**ACTIVITY:** I need all the entries repeated exactly as written.

**EXTRACTED RECORDS:**
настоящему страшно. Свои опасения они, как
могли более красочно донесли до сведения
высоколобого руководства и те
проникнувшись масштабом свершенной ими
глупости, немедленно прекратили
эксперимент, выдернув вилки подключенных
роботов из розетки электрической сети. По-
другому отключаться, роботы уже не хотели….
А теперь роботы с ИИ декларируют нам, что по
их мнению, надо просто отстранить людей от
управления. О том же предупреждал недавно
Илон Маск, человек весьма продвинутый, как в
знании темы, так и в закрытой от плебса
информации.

**EXERCISE RESULT:**
настоящему страшно. Свои опасения они, как
могли более красочно донесли до сведения
высоколобого руководства и те
проникнувшись масштабом свершенной ими
глупости, немедленно прекратили
эксперимент, выдернув вилки подключенных
роботов из розетки электрической сети. По-
другому отключаться, роботы уже не хотели….
А теперь роботы с ИИ декларируют нам, что по
их мнению, надо просто отстранить людей от
управления. О том же предупреждал недавно
Илон Маск, человек весьма продвинутый, как в
знании темы, так и в закрытой от плебса
информации.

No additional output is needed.